▸ Source
"""

Sticky Orange and Vanilla Upside-down Cake

The sweet, tangy, vanilla, citrusy, caramelized oranges is the star of this cake. The orange peel makes this cake really tangy. I also love the sweet fragrance and taste of the vanilla bean in this cake.  Oranges are my usual “Go to“,  when in doubt add orange zest or juice and it makes everything sing. Since developing my Orange Marmalade, I have become obsessed with finding ways of making Orange Marmalade pies, tarts and cakes with it,  this is just another inception of that.  I really don’t know who to credit with this recipe, I adapted it from so many sources and made so many modifications,  so I guess you can say it is My version, now it can be yours, too.

Serves 8

Ingredients:

Sticky orange topping:
1 cup caster sugar
1/2 cup water
1 vanilla bean, split and seeds scraped
2 oranges, very thinly sliced

For the cake:

4 eggs
1 cup caster sugar
1 teaspoon vanilla extract
1 cup self-raising flour
2/3 cup butter, melted
1 cup almond meal (ground almonds)

"""

▸ Supplied information
"""

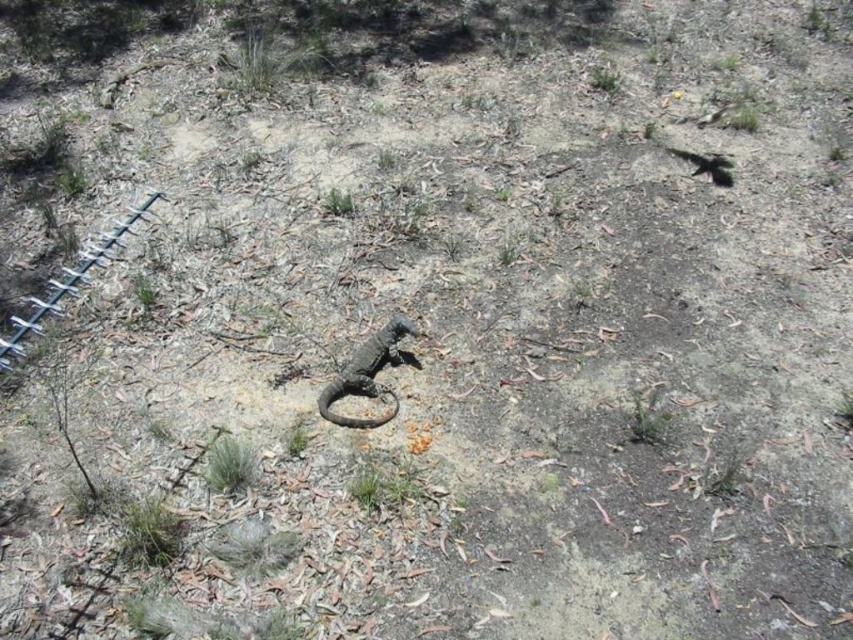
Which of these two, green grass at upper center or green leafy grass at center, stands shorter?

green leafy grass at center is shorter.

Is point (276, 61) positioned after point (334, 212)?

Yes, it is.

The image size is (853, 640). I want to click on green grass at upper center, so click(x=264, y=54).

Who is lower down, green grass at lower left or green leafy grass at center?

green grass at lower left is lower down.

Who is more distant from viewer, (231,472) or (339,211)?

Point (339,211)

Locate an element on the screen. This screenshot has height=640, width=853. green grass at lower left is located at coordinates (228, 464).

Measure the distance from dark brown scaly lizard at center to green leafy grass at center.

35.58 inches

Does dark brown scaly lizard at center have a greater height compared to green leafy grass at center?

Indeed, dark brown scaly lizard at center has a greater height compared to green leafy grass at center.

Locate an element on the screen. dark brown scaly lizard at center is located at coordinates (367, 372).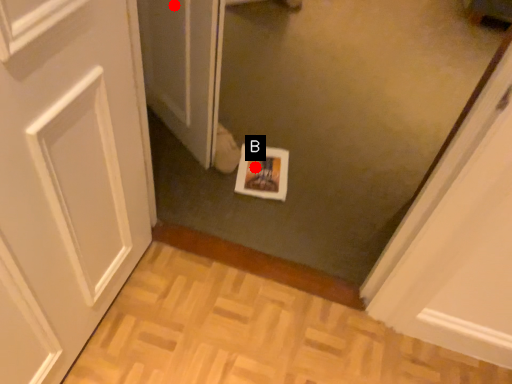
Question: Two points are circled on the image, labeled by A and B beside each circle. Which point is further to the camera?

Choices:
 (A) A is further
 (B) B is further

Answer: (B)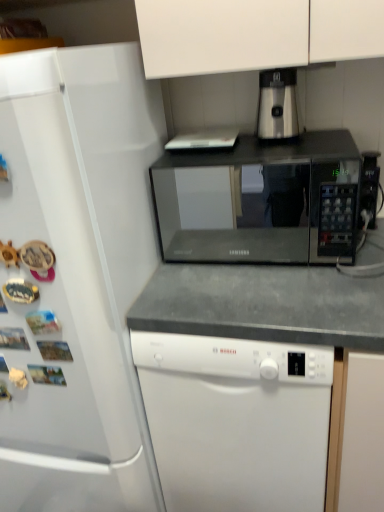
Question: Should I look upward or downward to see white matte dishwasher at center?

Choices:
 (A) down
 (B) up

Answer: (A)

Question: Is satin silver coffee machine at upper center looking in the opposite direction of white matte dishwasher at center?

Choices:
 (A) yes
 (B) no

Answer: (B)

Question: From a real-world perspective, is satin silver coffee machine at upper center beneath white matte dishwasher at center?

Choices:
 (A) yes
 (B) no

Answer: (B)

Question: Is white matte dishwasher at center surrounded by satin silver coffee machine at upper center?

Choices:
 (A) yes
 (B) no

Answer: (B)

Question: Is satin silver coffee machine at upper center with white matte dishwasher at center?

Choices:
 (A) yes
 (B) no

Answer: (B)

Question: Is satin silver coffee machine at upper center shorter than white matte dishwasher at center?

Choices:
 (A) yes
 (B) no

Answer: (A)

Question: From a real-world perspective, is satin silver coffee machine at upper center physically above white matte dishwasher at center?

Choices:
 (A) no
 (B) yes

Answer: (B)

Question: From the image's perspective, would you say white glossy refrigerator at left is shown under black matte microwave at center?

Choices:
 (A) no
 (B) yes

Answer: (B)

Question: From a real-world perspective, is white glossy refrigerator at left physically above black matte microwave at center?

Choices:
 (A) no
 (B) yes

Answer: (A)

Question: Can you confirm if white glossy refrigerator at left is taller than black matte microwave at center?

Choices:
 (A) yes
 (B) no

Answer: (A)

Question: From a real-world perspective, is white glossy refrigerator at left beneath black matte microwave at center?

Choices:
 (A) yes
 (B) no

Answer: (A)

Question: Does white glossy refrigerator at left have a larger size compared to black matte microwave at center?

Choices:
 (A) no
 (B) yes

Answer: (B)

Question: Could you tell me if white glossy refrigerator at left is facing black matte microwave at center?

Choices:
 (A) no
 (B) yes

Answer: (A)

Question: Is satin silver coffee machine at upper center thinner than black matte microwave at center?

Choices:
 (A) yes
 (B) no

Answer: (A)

"""
"""

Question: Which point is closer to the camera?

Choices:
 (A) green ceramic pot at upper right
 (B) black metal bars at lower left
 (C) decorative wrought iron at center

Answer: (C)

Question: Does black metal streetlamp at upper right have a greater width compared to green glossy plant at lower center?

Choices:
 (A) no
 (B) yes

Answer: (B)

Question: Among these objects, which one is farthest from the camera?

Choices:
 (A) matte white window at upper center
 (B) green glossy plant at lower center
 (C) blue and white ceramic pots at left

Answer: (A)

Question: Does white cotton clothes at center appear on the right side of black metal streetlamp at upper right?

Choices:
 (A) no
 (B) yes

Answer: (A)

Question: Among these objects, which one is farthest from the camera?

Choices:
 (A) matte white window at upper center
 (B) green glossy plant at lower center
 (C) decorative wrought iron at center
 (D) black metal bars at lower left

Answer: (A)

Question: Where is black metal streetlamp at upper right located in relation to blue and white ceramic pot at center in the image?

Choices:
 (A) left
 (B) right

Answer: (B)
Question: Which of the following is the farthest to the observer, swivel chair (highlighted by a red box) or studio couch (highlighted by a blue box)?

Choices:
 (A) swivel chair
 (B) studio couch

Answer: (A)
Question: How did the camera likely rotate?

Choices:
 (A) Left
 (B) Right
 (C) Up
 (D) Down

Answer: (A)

"""

▸ Exercise brief
According to the upside-down cake recipe, what makes the cake really tangy?

▸ Complete response
The orange peel.